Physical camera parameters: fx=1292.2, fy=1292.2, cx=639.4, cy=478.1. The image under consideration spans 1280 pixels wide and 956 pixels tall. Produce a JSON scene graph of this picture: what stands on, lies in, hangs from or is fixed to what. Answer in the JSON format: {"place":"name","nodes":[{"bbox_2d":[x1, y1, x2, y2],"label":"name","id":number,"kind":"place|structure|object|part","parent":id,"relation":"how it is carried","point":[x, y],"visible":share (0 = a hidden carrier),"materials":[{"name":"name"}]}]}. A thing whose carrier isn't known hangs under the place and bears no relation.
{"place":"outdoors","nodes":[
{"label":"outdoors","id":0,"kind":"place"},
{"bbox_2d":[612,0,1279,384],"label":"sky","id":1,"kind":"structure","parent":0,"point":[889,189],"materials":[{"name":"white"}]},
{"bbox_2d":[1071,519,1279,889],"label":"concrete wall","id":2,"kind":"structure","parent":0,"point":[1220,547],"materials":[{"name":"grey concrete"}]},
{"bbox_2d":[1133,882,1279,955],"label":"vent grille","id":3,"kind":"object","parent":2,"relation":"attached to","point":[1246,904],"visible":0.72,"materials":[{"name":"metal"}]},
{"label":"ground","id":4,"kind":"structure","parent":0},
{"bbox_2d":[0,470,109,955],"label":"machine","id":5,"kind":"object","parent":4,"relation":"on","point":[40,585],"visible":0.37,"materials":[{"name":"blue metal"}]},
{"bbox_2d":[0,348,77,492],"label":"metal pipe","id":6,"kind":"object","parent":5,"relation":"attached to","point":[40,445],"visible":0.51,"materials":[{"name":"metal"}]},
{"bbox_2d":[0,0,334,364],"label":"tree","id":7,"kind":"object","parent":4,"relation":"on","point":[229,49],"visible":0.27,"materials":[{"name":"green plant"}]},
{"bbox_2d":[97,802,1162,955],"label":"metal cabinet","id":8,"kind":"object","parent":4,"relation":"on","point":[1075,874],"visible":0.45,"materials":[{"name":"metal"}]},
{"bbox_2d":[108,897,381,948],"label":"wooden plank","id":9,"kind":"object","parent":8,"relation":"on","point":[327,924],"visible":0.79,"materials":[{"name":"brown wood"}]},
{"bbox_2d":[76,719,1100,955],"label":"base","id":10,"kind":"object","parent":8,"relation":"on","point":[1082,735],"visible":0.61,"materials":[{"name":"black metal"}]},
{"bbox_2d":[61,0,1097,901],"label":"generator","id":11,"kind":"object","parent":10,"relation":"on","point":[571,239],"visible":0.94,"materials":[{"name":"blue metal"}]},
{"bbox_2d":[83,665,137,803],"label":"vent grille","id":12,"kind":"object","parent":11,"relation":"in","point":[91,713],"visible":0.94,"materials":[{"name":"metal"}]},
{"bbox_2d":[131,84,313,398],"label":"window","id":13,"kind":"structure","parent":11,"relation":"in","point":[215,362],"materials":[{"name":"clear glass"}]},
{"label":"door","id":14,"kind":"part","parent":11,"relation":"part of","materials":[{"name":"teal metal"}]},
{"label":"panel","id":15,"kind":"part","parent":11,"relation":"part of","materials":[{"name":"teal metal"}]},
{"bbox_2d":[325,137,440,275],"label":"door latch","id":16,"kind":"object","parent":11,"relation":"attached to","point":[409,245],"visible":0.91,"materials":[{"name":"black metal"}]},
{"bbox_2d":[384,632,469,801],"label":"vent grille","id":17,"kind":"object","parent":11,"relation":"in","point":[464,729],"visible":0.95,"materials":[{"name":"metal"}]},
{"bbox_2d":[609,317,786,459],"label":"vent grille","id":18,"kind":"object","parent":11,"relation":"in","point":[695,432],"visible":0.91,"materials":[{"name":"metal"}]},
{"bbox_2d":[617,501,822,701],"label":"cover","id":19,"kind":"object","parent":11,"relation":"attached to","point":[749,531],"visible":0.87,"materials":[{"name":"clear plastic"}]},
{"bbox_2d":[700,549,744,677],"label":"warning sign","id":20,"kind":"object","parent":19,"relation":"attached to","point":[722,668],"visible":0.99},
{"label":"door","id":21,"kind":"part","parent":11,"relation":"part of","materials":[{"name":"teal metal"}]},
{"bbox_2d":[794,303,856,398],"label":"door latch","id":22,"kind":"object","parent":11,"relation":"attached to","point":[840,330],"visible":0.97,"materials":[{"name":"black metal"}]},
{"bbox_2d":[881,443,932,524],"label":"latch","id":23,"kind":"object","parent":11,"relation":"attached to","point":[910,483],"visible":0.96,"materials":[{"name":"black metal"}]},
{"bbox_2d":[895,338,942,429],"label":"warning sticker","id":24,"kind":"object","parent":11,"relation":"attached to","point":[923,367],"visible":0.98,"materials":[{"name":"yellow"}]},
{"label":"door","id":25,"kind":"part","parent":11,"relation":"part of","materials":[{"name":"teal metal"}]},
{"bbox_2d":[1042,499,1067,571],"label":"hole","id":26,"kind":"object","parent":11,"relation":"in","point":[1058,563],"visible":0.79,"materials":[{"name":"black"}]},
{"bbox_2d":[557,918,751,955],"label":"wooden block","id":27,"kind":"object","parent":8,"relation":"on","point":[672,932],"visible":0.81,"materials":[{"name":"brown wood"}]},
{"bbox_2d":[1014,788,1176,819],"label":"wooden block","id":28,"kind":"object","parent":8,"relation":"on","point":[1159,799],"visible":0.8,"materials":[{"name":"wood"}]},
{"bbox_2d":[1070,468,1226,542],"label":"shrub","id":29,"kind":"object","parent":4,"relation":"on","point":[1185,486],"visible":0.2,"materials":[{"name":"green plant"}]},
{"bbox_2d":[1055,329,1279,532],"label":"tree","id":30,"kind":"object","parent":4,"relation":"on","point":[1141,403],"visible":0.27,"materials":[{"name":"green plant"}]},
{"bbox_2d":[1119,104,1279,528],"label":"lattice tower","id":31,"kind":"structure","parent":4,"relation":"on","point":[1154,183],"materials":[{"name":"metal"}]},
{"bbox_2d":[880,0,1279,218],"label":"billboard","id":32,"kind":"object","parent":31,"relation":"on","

Activity. Give the data again, unchanged in every line.

Result of this task.
Physical camera parameters: fx=1292.2, fy=1292.2, cx=639.4, cy=478.1. The image under consideration spans 1280 pixels wide and 956 pixels tall. Produce a JSON scene graph of this picture: what stands on, lies in, hangs from or is fixed to what. Answer in the JSON format: {"place":"name","nodes":[{"bbox_2d":[x1, y1, x2, y2],"label":"name","id":number,"kind":"place|structure|object|part","parent":id,"relation":"how it is carried","point":[x, y],"visible":share (0 = a hidden carrier),"materials":[{"name":"name"}]}]}. A thing whose carrier isn't known hangs under the place and bears no relation.
{"place":"outdoors","nodes":[
{"label":"outdoors","id":0,"kind":"place"},
{"bbox_2d":[612,0,1279,384],"label":"sky","id":1,"kind":"structure","parent":0,"point":[889,189],"materials":[{"name":"white"}]},
{"bbox_2d":[1071,519,1279,889],"label":"concrete wall","id":2,"kind":"structure","parent":0,"point":[1220,547],"materials":[{"name":"grey concrete"}]},
{"bbox_2d":[1133,882,1279,955],"label":"vent grille","id":3,"kind":"object","parent":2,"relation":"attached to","point":[1246,904],"visible":0.72,"materials":[{"name":"metal"}]},
{"label":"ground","id":4,"kind":"structure","parent":0},
{"bbox_2d":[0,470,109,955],"label":"machine","id":5,"kind":"object","parent":4,"relation":"on","point":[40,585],"visible":0.37,"materials":[{"name":"blue metal"}]},
{"bbox_2d":[0,348,77,492],"label":"metal pipe","id":6,"kind":"object","parent":5,"relation":"attached to","point":[40,445],"visible":0.51,"materials":[{"name":"metal"}]},
{"bbox_2d":[0,0,334,364],"label":"tree","id":7,"kind":"object","parent":4,"relation":"on","point":[229,49],"visible":0.27,"materials":[{"name":"green plant"}]},
{"bbox_2d":[97,802,1162,955],"label":"metal cabinet","id":8,"kind":"object","parent":4,"relation":"on","point":[1075,874],"visible":0.45,"materials":[{"name":"metal"}]},
{"bbox_2d":[108,897,381,948],"label":"wooden plank","id":9,"kind":"object","parent":8,"relation":"on","point":[327,924],"visible":0.79,"materials":[{"name":"brown wood"}]},
{"bbox_2d":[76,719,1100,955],"label":"base","id":10,"kind":"object","parent":8,"relation":"on","point":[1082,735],"visible":0.61,"materials":[{"name":"black metal"}]},
{"bbox_2d":[61,0,1097,901],"label":"generator","id":11,"kind":"object","parent":10,"relation":"on","point":[571,239],"visible":0.94,"materials":[{"name":"blue metal"}]},
{"bbox_2d":[83,665,137,803],"label":"vent grille","id":12,"kind":"object","parent":11,"relation":"in","point":[91,713],"visible":0.94,"materials":[{"name":"metal"}]},
{"bbox_2d":[131,84,313,398],"label":"window","id":13,"kind":"structure","parent":11,"relation":"in","point":[215,362],"materials":[{"name":"clear glass"}]},
{"label":"door","id":14,"kind":"part","parent":11,"relation":"part of","materials":[{"name":"teal metal"}]},
{"label":"panel","id":15,"kind":"part","parent":11,"relation":"part of","materials":[{"name":"teal metal"}]},
{"bbox_2d":[325,137,440,275],"label":"door latch","id":16,"kind":"object","parent":11,"relation":"attached to","point":[409,245],"visible":0.91,"materials":[{"name":"black metal"}]},
{"bbox_2d":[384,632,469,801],"label":"vent grille","id":17,"kind":"object","parent":11,"relation":"in","point":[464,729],"visible":0.95,"materials":[{"name":"metal"}]},
{"bbox_2d":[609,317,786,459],"label":"vent grille","id":18,"kind":"object","parent":11,"relation":"in","point":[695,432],"visible":0.91,"materials":[{"name":"metal"}]},
{"bbox_2d":[617,501,822,701],"label":"cover","id":19,"kind":"object","parent":11,"relation":"attached to","point":[749,531],"visible":0.87,"materials":[{"name":"clear plastic"}]},
{"bbox_2d":[700,549,744,677],"label":"warning sign","id":20,"kind":"object","parent":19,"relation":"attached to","point":[722,668],"visible":0.99},
{"label":"door","id":21,"kind":"part","parent":11,"relation":"part of","materials":[{"name":"teal metal"}]},
{"bbox_2d":[794,303,856,398],"label":"door latch","id":22,"kind":"object","parent":11,"relation":"attached to","point":[840,330],"visible":0.97,"materials":[{"name":"black metal"}]},
{"bbox_2d":[881,443,932,524],"label":"latch","id":23,"kind":"object","parent":11,"relation":"attached to","point":[910,483],"visible":0.96,"materials":[{"name":"black metal"}]},
{"bbox_2d":[895,338,942,429],"label":"warning sticker","id":24,"kind":"object","parent":11,"relation":"attached to","point":[923,367],"visible":0.98,"materials":[{"name":"yellow"}]},
{"label":"door","id":25,"kind":"part","parent":11,"relation":"part of","materials":[{"name":"teal metal"}]},
{"bbox_2d":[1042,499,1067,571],"label":"hole","id":26,"kind":"object","parent":11,"relation":"in","point":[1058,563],"visible":0.79,"materials":[{"name":"black"}]},
{"bbox_2d":[557,918,751,955],"label":"wooden block","id":27,"kind":"object","parent":8,"relation":"on","point":[672,932],"visible":0.81,"materials":[{"name":"brown wood"}]},
{"bbox_2d":[1014,788,1176,819],"label":"wooden block","id":28,"kind":"object","parent":8,"relation":"on","point":[1159,799],"visible":0.8,"materials":[{"name":"wood"}]},
{"bbox_2d":[1070,468,1226,542],"label":"shrub","id":29,"kind":"object","parent":4,"relation":"on","point":[1185,486],"visible":0.2,"materials":[{"name":"green plant"}]},
{"bbox_2d":[1055,329,1279,532],"label":"tree","id":30,"kind":"object","parent":4,"relation":"on","point":[1141,403],"visible":0.27,"materials":[{"name":"green plant"}]},
{"bbox_2d":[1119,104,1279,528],"label":"lattice tower","id":31,"kind":"structure","parent":4,"relation":"on","point":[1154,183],"materials":[{"name":"metal"}]},
{"bbox_2d":[880,0,1279,218],"label":"billboard","id":32,"kind":"object","parent":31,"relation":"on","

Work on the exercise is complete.